Leger claimed it would diminish political conflict, which implies the eventual procedure would have had the gubernatorial candidate select a running mate, mimicking the federal level (although there officially the nominating party makes a separate selection of both). But that would introduce more chaos into the existing deficient structure of Louisiana elections that utilizes the blanket primary, where all candidates regardless of party label run together. Voters presently have policy information conveyed by partisan label cues diluted when multiple candidates from the same party run together with multiple candidates from other parties.

Doubling this number only makes matters muddier for voters seeking to connect policy preferences to pairs. In short, if valuing clarity in the minds of voters, the blanket primary system is the worst kind of election method by which to have a joint election of the state’s top two officials.

Republicans pointed out that the move could induce more politics into governing. Rather than have voters choose an independent lieutenant governor possibly on the basis of policy, a gubernatorial candidate could choose someone on the basis of, for example, geographical considerations that looked more at electability than anything else. They noted that Democrat Gov. John Bel Edwards, who in 2016 divisively had supported Leger as a minority-party House speaker, often preached about how politics shouldn’t intrude into policy-making,

Leger also said the amendment would address that the lieutenant governor technically takes control of the state when the governor physically leaves it. However, that archaic relic needs excision, not reshaping the Constitution around it. He also said it would make the office more useful with its currently limited duties overseeing culture, recreation, and tourism.

Eventually, Leger was asked by Republican state Rep. Blake Miguez why he wouldn’t just get rid of the office and/or devolve it to an existing office of some power, such as the upper chamber leader. Leger then admitted that the office does little and would be sympathetic to such an amendment.

He probably didn’t mean it. Like man-eating tigers who consume human flesh for the first time and find it to their liking, too many politicians get a taste of power when gaining office and want more, stoking progressive ambition. With term limits enforced in the Legislature, legislators are loath to eliminate any potential higher office with a full-time salary into which they could escape. Bipartisan majorities have defeated such elimination efforts in the past.

Yet Miguez did try to offer such an amendment. Despite staff spending some time in drafting such an amendment, he abruptly withdrew it, likely knowing it would go nowhere.

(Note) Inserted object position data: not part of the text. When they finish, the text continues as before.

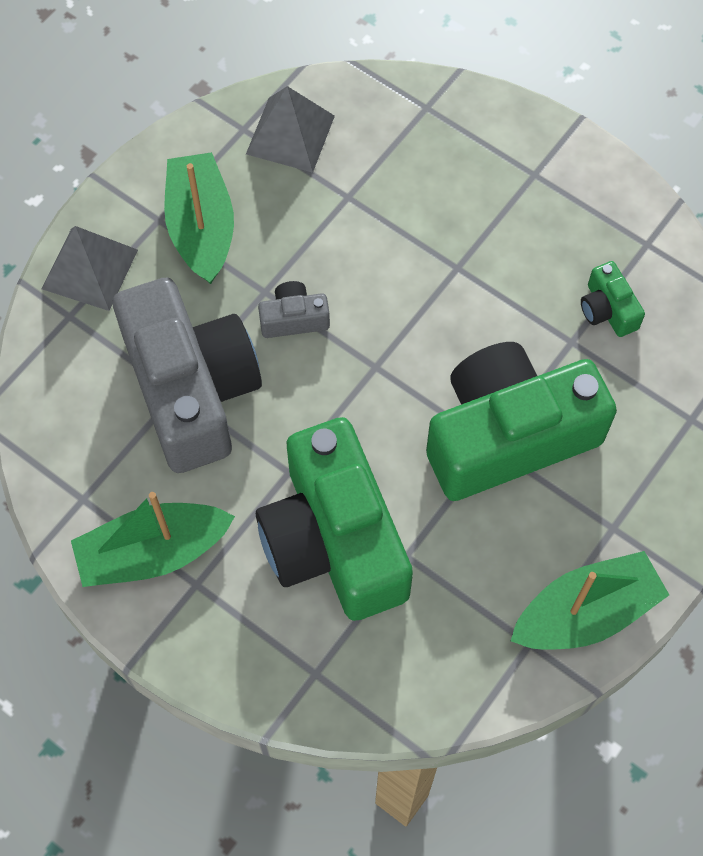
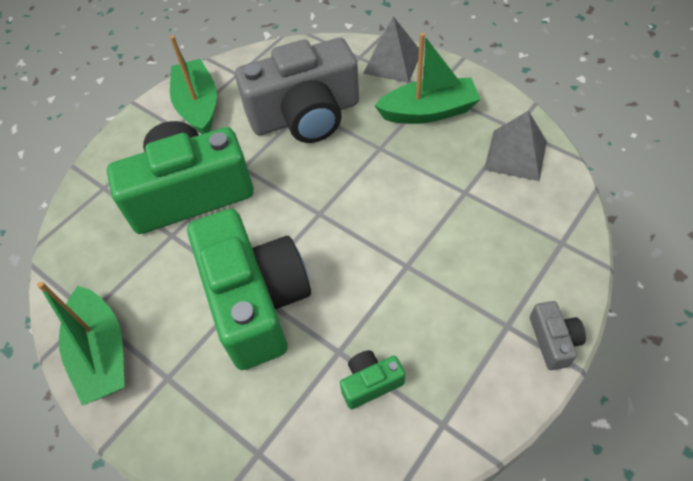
camera: 95 degrees right, 10 degrees down
grey camera [258,281,330,338] -> grey camera moved to [530,301,586,370]

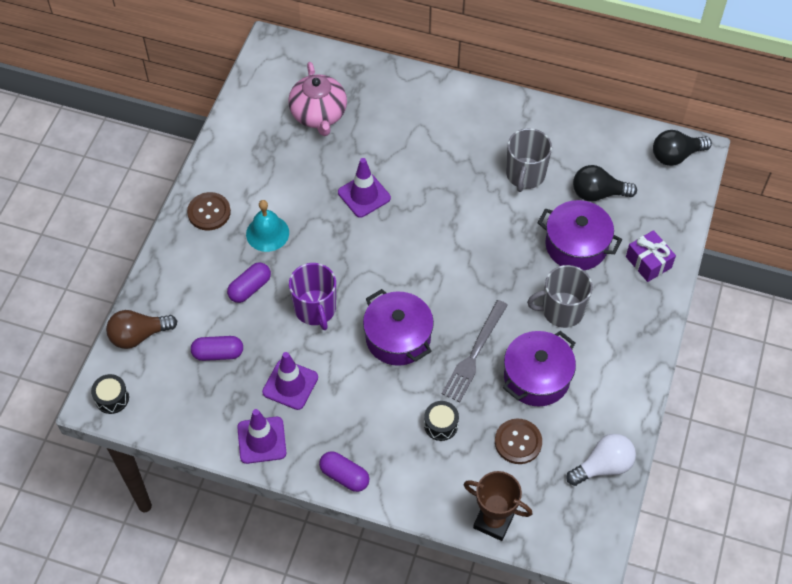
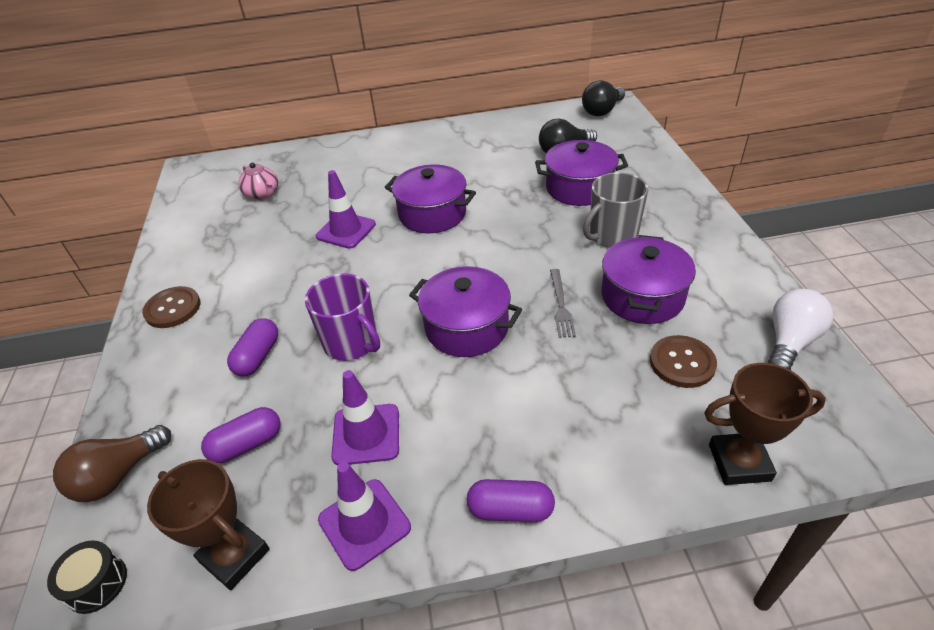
camera: 25 degrees left, 15 degrees down
turquoise bell [246,200,289,252] -> none
pink teapot [288,62,347,136] -> pink teapot [238,163,278,200], size x0.61
black drum [424,401,459,441] -> none
grey fork [442,300,508,402] -> grey fork [550,269,576,338], size x0.64
grey mug [506,128,552,192] -> none
purple gift [626,230,676,282] -> none
none -> brown trophy [147,459,270,590]
none -> purple pot [385,165,476,233]

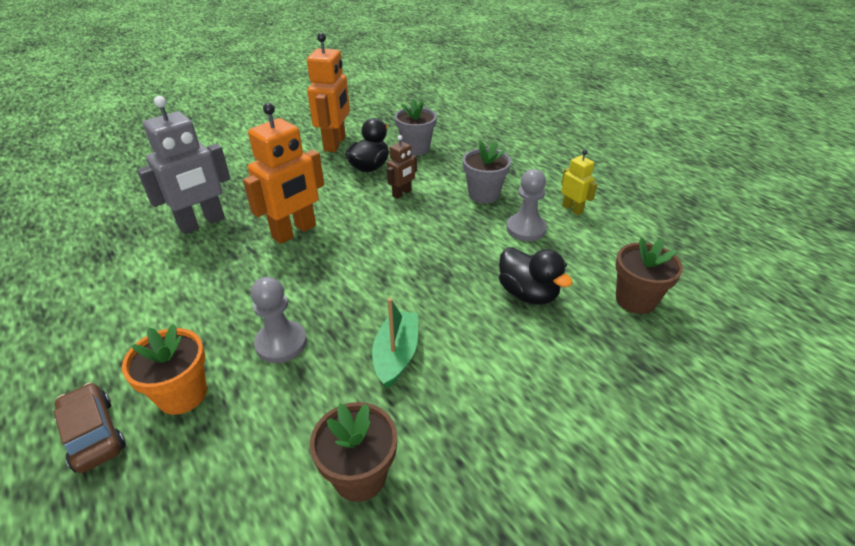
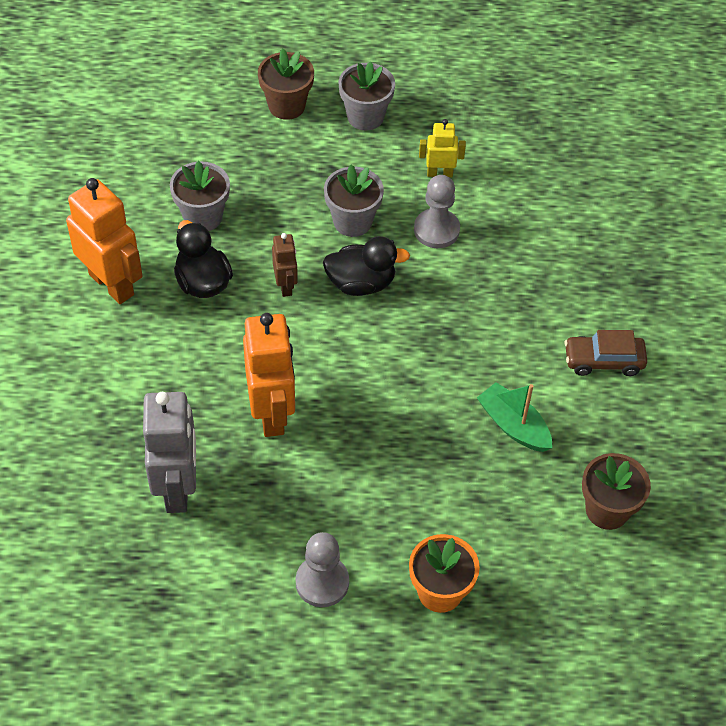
camera: 55 degrees left, 15 degrees up
brown car [54,382,125,473] -> brown car moved to [565,330,647,376]
grey pawn [251,277,307,363] -> grey pawn moved to [296,532,349,607]
black duck [499,247,573,305] -> black duck moved to [323,236,410,296]
brown flower pot [615,237,683,314] -> brown flower pot moved to [258,48,314,120]
none -> grey flower pot [338,62,395,130]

A more partisan outcome defined the bill’s fate, with most Democrats for it and most Republicans against it. While many in both parties may have wanted to keep the office, Democrats would increase their chances of getting not just one but two of their own into statewide elected executive office with the bill, as the ideological cues from partisan labelling become least important when focusing on the state’s top job, where personalistic campaigning increases in importance.

As welcome as that defeat was, it’s disappointing that representatives didn’t go further to start the process to eliminate a make-work job for ambitious politicians that does next to nothing.